# Aim of the exercise
Reproduce the rows below verbatim, beginning with the first row and continuing through the line that contains "3: (400, 472)".

** Opening Entries shown block **

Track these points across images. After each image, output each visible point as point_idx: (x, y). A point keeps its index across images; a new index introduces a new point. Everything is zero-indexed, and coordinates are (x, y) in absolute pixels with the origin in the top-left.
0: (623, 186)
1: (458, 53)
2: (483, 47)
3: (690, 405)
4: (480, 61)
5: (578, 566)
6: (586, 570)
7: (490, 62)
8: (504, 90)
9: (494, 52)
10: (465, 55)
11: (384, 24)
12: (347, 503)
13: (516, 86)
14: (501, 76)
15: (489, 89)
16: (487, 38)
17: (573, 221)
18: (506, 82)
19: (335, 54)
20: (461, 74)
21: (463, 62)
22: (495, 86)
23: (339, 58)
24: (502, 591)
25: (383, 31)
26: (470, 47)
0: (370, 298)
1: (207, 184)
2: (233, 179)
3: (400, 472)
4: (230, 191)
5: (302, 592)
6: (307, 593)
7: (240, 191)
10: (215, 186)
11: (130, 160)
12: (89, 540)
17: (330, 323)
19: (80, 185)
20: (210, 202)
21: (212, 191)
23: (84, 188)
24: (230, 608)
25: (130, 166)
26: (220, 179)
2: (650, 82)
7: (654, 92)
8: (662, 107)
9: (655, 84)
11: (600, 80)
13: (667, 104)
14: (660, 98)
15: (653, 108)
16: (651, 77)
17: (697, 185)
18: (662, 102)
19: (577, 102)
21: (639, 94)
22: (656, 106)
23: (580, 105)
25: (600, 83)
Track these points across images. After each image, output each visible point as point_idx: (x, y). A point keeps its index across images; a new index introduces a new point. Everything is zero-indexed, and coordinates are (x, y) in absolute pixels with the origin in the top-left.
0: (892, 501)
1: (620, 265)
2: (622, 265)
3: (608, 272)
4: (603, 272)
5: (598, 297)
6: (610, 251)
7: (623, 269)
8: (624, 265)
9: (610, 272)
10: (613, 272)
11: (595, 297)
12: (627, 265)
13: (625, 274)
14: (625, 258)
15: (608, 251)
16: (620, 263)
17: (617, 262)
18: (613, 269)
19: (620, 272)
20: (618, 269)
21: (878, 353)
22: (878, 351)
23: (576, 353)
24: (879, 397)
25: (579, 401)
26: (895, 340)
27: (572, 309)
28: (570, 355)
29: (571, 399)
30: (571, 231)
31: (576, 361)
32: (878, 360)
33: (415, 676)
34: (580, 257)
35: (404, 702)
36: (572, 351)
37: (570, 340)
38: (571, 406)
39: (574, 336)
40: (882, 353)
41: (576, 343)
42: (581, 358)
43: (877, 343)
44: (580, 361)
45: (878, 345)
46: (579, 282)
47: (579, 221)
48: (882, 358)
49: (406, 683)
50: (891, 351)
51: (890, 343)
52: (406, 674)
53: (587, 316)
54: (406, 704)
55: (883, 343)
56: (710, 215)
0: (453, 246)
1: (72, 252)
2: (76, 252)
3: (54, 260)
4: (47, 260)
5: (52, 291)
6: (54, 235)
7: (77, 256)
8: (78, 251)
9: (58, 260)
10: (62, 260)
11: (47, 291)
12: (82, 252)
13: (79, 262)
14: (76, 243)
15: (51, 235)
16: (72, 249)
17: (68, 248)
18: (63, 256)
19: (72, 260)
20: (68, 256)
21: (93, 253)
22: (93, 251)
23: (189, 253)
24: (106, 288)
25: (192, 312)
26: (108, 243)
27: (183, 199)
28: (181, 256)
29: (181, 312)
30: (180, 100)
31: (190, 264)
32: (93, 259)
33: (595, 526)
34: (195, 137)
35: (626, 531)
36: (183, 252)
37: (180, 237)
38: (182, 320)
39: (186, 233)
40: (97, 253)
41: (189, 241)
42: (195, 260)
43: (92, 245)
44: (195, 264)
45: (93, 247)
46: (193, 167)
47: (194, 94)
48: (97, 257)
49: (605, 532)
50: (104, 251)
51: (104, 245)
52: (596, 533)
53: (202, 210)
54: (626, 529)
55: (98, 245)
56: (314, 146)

** Closing Entries shown block **

# Problem solution
Track these points across images. After each image, output each visible point as point_idx: (x, y). A point keeps its index across images; a new index introduces a new point. Everything is zero-indexed, and coordinates are (x, y) in absolute pixels with the origin in the top-left.
0: (623, 186)
1: (458, 53)
2: (483, 47)
3: (690, 405)
4: (480, 61)
5: (578, 566)
6: (586, 570)
7: (490, 62)
8: (504, 90)
9: (494, 52)
10: (465, 55)
11: (384, 24)
12: (347, 503)
13: (516, 86)
14: (501, 76)
15: (489, 89)
16: (487, 38)
17: (573, 221)
18: (506, 82)
19: (335, 54)
20: (461, 74)
21: (463, 62)
22: (495, 86)
23: (339, 58)
24: (502, 591)
25: (383, 31)
26: (470, 47)
0: (370, 298)
1: (207, 184)
2: (233, 179)
3: (400, 472)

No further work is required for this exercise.